WHAT YOU ARE ASKED TO DO: The line with "right ear: (894, 304)", the line with "right ear: (544, 347)", and all lines between them in the material below: return these exactly, and no others.

INPUT DATA:
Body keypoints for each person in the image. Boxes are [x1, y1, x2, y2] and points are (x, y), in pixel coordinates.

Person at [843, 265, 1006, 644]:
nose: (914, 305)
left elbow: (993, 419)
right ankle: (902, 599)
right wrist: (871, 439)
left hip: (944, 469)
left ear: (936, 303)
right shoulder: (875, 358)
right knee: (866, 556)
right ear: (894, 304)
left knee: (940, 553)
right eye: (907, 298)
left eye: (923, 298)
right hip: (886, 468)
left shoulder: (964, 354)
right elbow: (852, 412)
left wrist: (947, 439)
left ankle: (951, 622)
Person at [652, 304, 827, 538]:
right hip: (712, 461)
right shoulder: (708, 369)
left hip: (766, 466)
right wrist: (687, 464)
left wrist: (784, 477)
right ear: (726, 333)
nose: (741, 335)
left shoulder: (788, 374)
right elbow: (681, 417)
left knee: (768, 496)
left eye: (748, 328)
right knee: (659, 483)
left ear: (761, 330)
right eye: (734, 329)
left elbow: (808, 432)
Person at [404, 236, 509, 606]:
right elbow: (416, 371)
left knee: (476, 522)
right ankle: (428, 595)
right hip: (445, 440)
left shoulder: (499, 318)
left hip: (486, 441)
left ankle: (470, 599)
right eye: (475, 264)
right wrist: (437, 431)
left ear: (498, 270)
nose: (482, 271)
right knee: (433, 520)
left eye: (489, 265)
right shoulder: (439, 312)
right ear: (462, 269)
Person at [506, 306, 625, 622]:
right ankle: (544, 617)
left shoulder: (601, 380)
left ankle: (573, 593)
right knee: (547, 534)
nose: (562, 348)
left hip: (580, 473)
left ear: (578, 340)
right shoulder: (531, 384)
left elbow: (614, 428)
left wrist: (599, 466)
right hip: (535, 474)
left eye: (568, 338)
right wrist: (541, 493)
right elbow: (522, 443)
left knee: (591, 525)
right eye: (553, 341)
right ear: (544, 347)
---
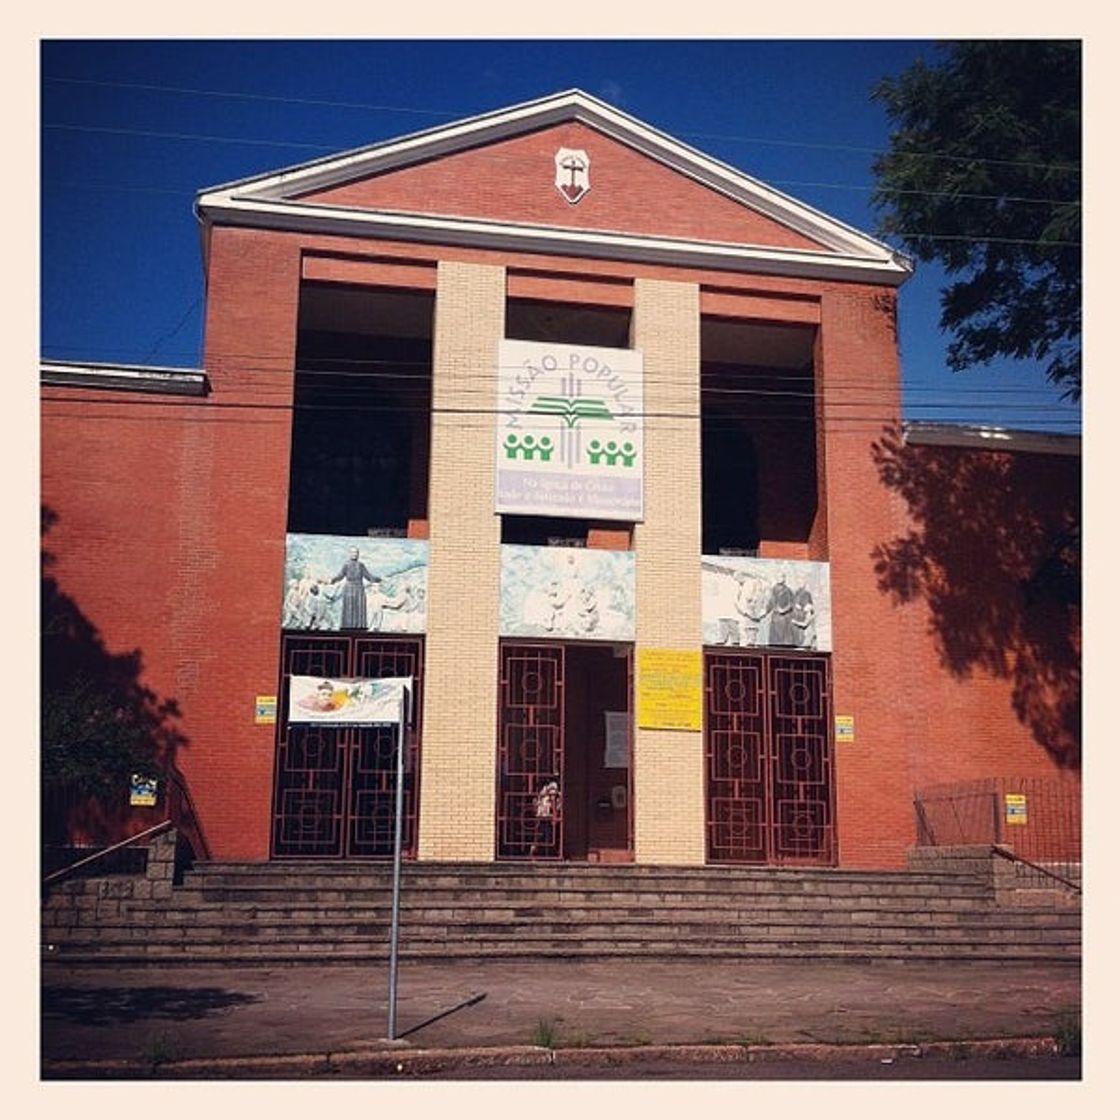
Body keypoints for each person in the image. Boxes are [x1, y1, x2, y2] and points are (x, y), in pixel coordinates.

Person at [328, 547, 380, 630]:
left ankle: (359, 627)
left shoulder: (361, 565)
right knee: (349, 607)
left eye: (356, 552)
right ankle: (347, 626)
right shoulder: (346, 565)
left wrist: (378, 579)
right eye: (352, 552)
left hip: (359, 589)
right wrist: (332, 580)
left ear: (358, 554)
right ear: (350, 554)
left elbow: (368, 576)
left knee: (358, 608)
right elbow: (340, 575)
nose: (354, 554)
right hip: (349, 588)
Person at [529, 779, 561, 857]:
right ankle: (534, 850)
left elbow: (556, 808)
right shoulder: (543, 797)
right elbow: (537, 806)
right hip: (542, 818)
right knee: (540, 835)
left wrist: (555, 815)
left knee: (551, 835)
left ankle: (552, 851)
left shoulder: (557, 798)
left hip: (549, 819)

OUTPUT OF THE TASK:
right ear: (894, 304)
left knee: (940, 553)
right eye: (907, 298)
left eye: (923, 298)
right hip: (886, 468)
left shoulder: (964, 354)
right elbow: (852, 412)
left wrist: (947, 439)
left ankle: (951, 622)
Person at [652, 304, 827, 538]:
right hip: (712, 461)
right shoulder: (708, 369)
left hip: (766, 466)
right wrist: (687, 464)
left wrist: (784, 477)
right ear: (726, 333)
nose: (741, 335)
left shoulder: (788, 374)
right elbow: (681, 417)
left knee: (768, 496)
left eye: (748, 328)
right knee: (659, 483)
left ear: (761, 330)
right eye: (734, 329)
left elbow: (808, 432)
Person at [404, 236, 509, 606]:
right elbow: (416, 371)
left knee: (476, 522)
right ankle: (428, 595)
right hip: (445, 440)
left shoulder: (499, 318)
left hip: (486, 441)
left ankle: (470, 599)
right eye: (475, 264)
right wrist: (437, 431)
left ear: (498, 270)
nose: (482, 271)
right knee: (433, 520)
left eye: (489, 265)
right shoulder: (439, 312)
right ear: (462, 269)
Person at [506, 306, 625, 622]:
right ankle: (544, 617)
left shoulder: (601, 380)
left ankle: (573, 593)
right knee: (547, 534)
nose: (562, 348)
left hip: (580, 473)
left ear: (578, 340)
right shoulder: (531, 384)
left elbow: (614, 428)
left wrist: (599, 466)
right hip: (535, 474)
left eye: (568, 338)
right wrist: (541, 493)
right elbow: (522, 443)
left knee: (591, 525)
right eye: (553, 341)
right ear: (544, 347)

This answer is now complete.